Thursday, November 4, 2010

Silent Mommie

Tuesday past, my voice completely left me all day, and has only returned in patches 3 days later.  The First Born really misses her bedtime story from me.  I gave a valiant effort last night, but she was so disturbed by my coughing fits at every page turn she allowed me to give up and call in a replacement.  But then there was a tantrum and as it turned out she didn't get a story what with poor behavior.  Too sad to be unable to read to her, even sadder for me to be unable to sing lullaby to the baby.  F expressed some fear that I wasn't going to get my voice back---well, Bear expressed that fear, "Well, tell Bear that I've got medicine now, and I'll be okay soon."  I've been ill for a week now, having not shown much improvement, I burst into tears last night 'cause I'm so tired, tired of this illness, tired of inability to be Best Mommy, and really frightened that it mightn't end, that it'll pass on to the girls.  The nurse practitioner decided on two antibiotics to treat what may have started as flu but ended up as a combination of infections ear/nose/throat---superfun.

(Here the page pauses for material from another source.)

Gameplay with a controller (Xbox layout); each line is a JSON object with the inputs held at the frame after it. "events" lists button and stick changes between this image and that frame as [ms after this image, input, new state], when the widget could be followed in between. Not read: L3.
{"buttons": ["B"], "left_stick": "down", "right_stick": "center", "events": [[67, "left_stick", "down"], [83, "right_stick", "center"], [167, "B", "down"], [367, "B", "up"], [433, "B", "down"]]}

What I noticed while I was struck dumb.
  • My baby missed my voice.  Signing with her a little so far helped the situation I think, but I notice that she was less vocal around me, and it was heart-wrenching to interpret her questioning looks upon my whispers.
  • Facial expressions and body language are amazing communicators with out voice.  I never considered that my facial expressions could be more expressive, but they had to be considering I didn't have my normal voice inflections.  A smile isn't simply a smile, and a look directly into the eye counts for so, so much.
  • I had so much more time to listen, and nothing at all to say.  My whispered responses weren't going to be heard, and it felt like a luxury to not respond to every little thing said.  It's easier to hear when I'm not thinking about what I'm going to say, and I heard more than I normally do.
  • Thought about what it must be like to be a hearing/speaking child growing up in a deaf/dumb household.  I once knew a young man whose parents were both deaf, yet his faculties were intact, he had interesting child hood stories.

I look forward to regaining my ability to communicate in normal voice rather than honks and squeaks,---and the occasional alarming lowing moan reserved for that persistent throbbing headache.
Not but healing thoughts from here on out, and may I permanently retain that expanded listening ability.